Advancing Personalized Medicine: The Integration of Genomic Data into Clinical Information Systems Through Artificial Intelligence and Machine Learning
Main Article Content
Abstract
Background: The integration of genomic data into clinical information systems is pivotal for advancing personalized therapy in healthcare. As medical knowledge expands, the need for sophisticated systems that can analyze and interpret genomic information is becoming increasingly critical.
Methods: This review evaluates current methodologies for integrating genomic data with clinical information systems, focusing on the implementation of artificial intelligence (AI) and machine learning (ML) algorithms. The review assesses various tools, including electronic health records (EHRs) and decision support systems, to enhance patient care through personalized treatment plans.

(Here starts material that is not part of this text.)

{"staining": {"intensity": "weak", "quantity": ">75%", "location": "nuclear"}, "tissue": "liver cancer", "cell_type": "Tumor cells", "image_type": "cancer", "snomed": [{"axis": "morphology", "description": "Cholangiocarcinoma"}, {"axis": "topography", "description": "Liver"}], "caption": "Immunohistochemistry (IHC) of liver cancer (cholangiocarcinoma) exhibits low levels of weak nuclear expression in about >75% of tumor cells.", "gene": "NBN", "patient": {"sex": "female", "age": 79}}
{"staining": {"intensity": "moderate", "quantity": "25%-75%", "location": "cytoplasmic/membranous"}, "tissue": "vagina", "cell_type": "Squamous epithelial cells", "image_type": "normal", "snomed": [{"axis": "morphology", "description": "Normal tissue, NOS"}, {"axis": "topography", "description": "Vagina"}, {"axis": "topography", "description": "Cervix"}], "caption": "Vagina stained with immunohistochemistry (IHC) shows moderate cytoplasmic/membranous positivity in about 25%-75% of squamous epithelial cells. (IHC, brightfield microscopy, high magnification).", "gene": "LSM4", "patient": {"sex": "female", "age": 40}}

Results: Findings indicate that effective integration of genomic data can lead to improved risk stratification, optimized therapeutic regimens, and enhanced patient outcomes. The utilization of AI-driven predictive models demonstrates significant potential in forecasting disease progression and tailoring interventions based on individual genetic profiles. However, challenges such as data interoperability, ethical considerations, and regulatory hurdles remain prevalent.
Conclusion: The integration of genomic information into clinical workflows represents a transformative step towards personalized medicine. Continued advancements in AI and data management practices are essential to overcome existing barriers and realize the full potential of genomic data in clinical settings. Stakeholders must prioritize the development of standardized protocols to promote data sharing and ensure patient privacy.